=== Begin Enclosure ===
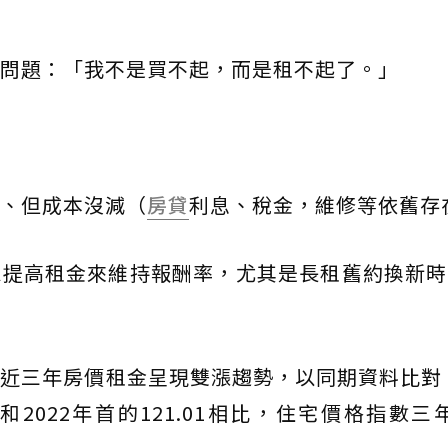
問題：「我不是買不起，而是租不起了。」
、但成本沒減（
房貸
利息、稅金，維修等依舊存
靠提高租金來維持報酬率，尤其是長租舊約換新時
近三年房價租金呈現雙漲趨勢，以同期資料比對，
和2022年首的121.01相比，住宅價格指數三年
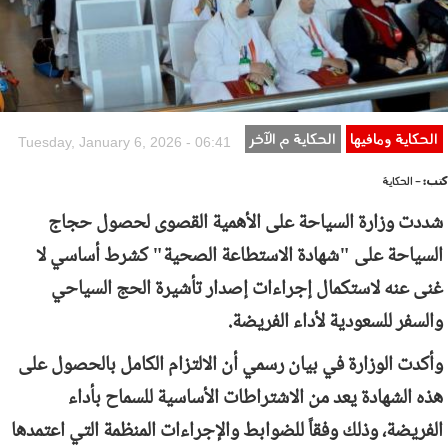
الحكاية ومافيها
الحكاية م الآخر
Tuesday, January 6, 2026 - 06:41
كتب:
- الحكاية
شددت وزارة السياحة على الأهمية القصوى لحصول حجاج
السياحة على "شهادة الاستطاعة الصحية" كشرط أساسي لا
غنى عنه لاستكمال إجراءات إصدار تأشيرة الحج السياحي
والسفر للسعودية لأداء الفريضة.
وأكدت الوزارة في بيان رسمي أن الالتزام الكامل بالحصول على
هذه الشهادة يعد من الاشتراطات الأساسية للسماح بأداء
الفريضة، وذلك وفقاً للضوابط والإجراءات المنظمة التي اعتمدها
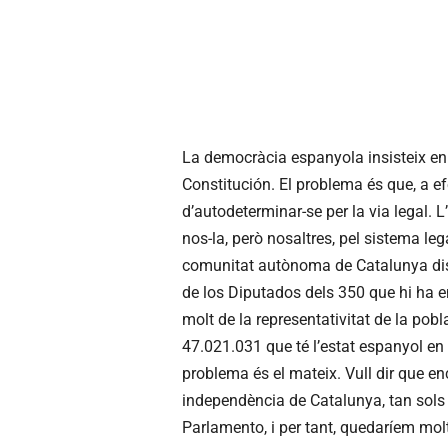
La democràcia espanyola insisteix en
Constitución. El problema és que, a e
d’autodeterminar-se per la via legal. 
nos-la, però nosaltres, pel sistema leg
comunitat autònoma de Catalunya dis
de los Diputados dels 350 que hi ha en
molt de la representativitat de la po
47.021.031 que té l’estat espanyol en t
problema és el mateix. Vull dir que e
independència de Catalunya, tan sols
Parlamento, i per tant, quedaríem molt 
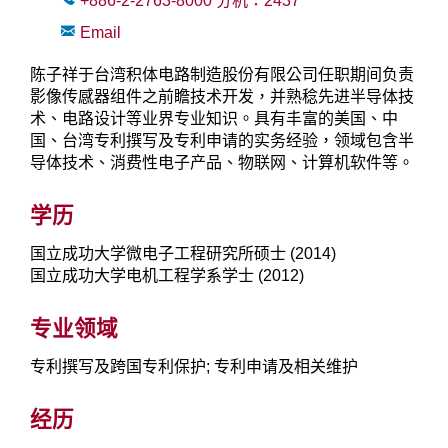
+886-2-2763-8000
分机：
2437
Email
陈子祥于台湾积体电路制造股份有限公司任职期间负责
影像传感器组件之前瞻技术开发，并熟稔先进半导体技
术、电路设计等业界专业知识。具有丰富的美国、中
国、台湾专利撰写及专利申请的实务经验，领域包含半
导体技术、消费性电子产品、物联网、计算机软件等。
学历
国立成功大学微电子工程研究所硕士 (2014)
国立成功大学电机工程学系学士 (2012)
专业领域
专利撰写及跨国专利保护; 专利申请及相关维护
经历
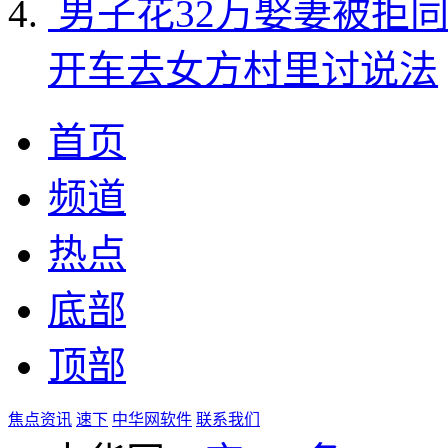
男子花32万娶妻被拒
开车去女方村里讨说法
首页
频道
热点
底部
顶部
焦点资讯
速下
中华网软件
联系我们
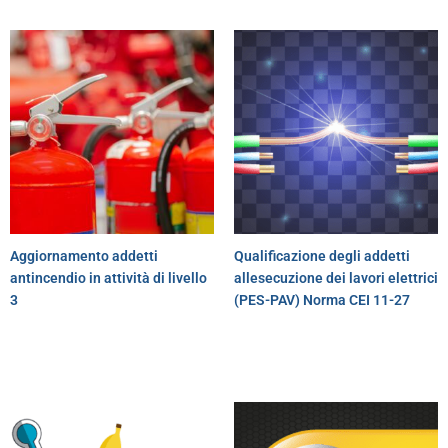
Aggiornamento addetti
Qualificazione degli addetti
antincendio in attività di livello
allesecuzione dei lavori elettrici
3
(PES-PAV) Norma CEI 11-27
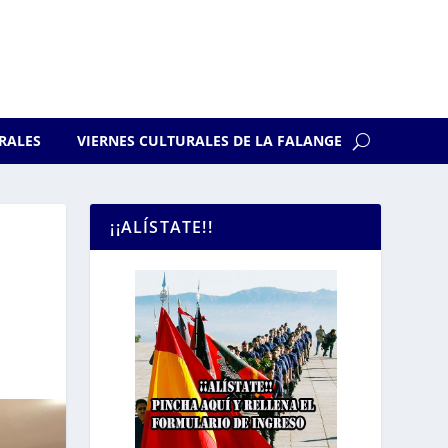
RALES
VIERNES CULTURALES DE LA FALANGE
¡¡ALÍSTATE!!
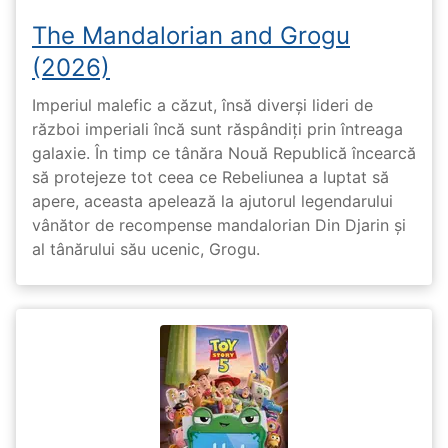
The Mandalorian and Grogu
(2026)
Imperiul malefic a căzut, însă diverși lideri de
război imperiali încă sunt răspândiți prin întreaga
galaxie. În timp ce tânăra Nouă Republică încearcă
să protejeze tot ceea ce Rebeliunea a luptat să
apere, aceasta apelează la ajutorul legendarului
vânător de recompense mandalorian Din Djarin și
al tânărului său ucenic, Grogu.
=== End Enclosure ===
=== Begin Enclosure ===
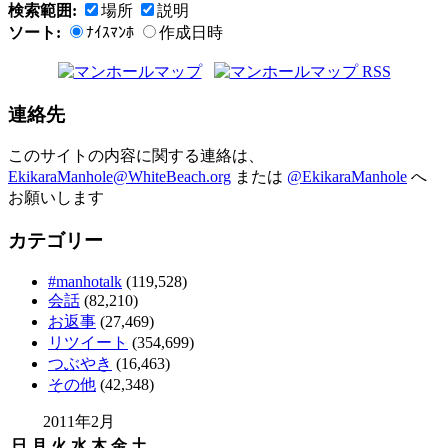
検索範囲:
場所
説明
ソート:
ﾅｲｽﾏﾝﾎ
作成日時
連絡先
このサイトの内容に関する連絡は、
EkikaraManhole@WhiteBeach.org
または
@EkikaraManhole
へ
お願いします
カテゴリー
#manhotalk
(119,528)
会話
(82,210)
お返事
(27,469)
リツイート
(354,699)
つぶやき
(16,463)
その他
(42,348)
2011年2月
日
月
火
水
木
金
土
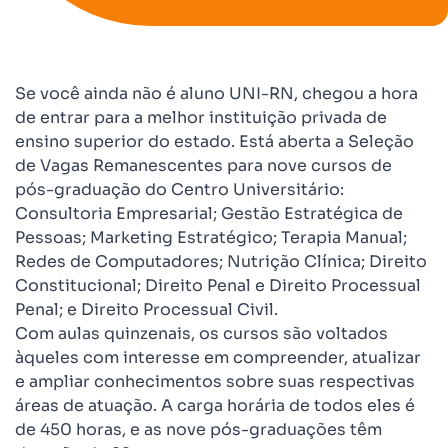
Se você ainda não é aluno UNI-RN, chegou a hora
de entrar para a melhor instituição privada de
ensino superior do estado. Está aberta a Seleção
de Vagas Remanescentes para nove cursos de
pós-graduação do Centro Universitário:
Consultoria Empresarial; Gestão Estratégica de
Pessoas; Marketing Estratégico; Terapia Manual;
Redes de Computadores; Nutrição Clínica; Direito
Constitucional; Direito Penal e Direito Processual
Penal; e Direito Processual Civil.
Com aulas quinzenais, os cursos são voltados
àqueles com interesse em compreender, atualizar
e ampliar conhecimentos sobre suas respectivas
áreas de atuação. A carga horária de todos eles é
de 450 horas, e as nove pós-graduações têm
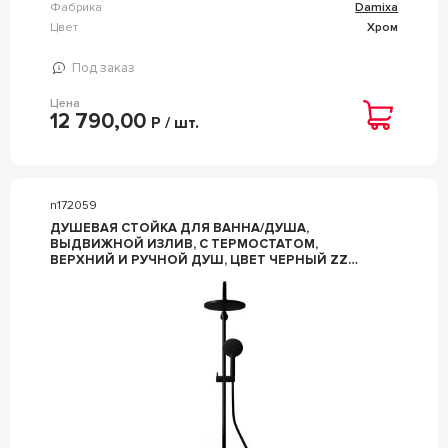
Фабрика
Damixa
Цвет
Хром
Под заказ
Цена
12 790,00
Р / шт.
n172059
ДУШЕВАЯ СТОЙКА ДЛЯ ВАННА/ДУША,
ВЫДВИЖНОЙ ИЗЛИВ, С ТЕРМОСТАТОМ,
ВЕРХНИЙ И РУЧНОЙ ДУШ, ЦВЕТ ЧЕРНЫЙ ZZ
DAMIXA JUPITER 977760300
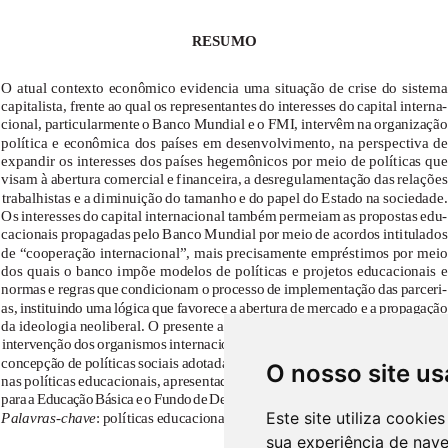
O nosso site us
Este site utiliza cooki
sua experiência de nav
=== End Enclosure ===
- The task
Please return every line in the data that includes the string "para".

- Your response
de entrar para a melhor instituição privada de
de Vagas Remanescentes para nove cursos de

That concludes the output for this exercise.